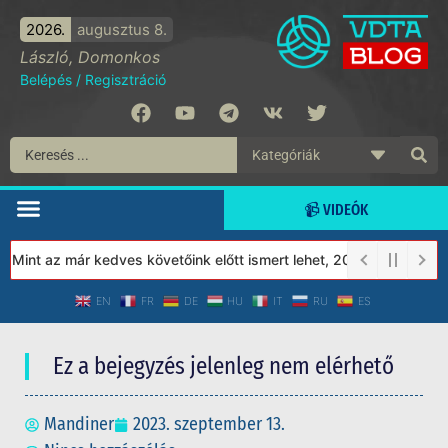
2026.
augusztus 8.
László, Domonkos
Belépés
/
Regisztráció
📹 VIDEÓK
Mint az már kedves követőink előtt ismert lehet, 2023-tól a Véde
EN
FR
DE
HU
IT
RU
ES
Ez a bejegyzés jelenleg nem elérhető
Mandiner
2023. szeptember 13.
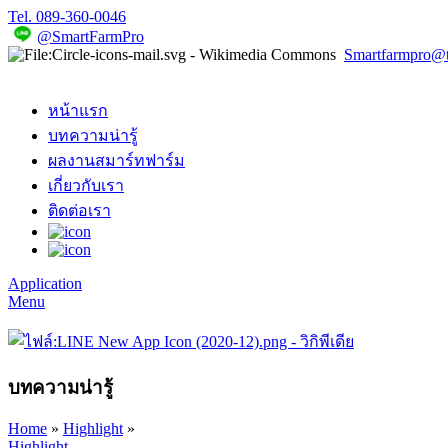
Tel. 089-360-0046
@SmartFarmPro
Smartfarmpro@ta
หน้าแรก
บทความน่ารู้
ผลงานสมาร์ทฟาร์ม
เกี่ยวกับเรา
ติดต่อเรา
Application
Menu
บทความน่ารู้
Home
»
Highlight
»
Highlight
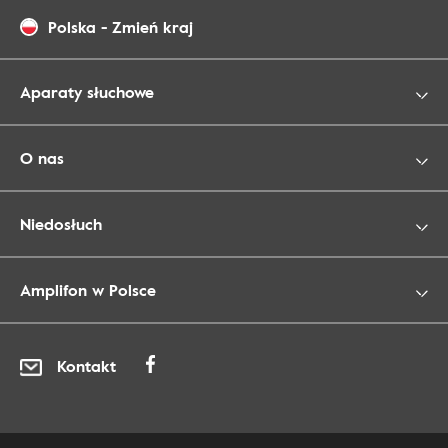
Polska
-
Zmień kraj
Aparaty słuchowe
O nas
Niedosłuch
Amplifon w Polsce
Kontakt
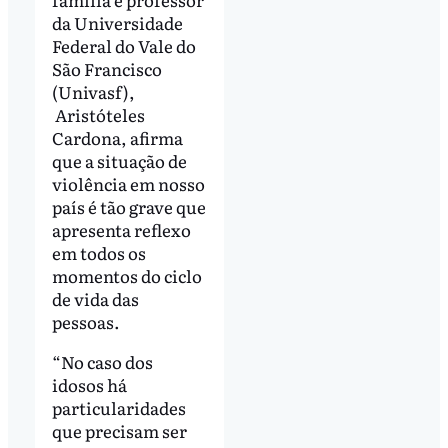
da Universidade
Federal do Vale do
São Francisco
(Univasf),
Aristóteles
Cardona, afirma
que a situação de
violência em nosso
país é tão grave que
apresenta reflexo
em todos os
momentos do ciclo
de vida das
pessoas.
“No caso dos
idosos há
particularidades
que precisam ser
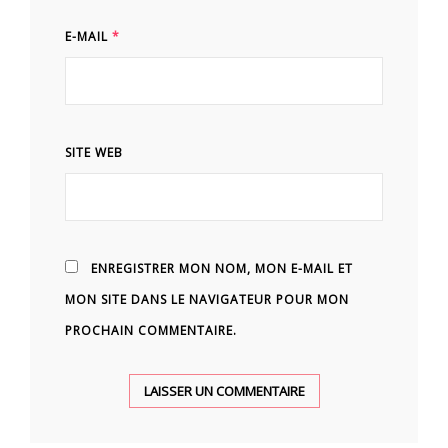
E-MAIL
*
SITE WEB
ENREGISTRER MON NOM, MON E-MAIL ET
MON SITE DANS LE NAVIGATEUR POUR MON
PROCHAIN COMMENTAIRE.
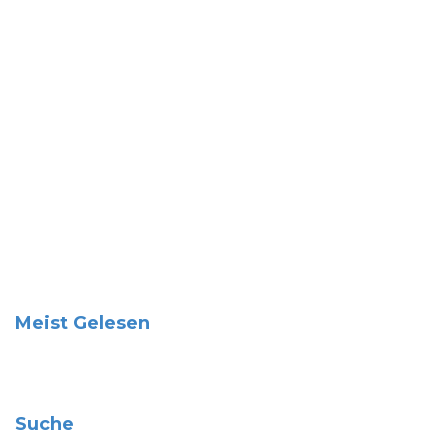
Meist Gelesen
Suche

++++++

* **WHAT IS NEEDED**: What lines in the entries above hold "SITE"? Copy every one.

* **REPLY TO THE EXERCISE**:
SITE WEB
MON SITE DANS LE NAVIGATEUR POUR MON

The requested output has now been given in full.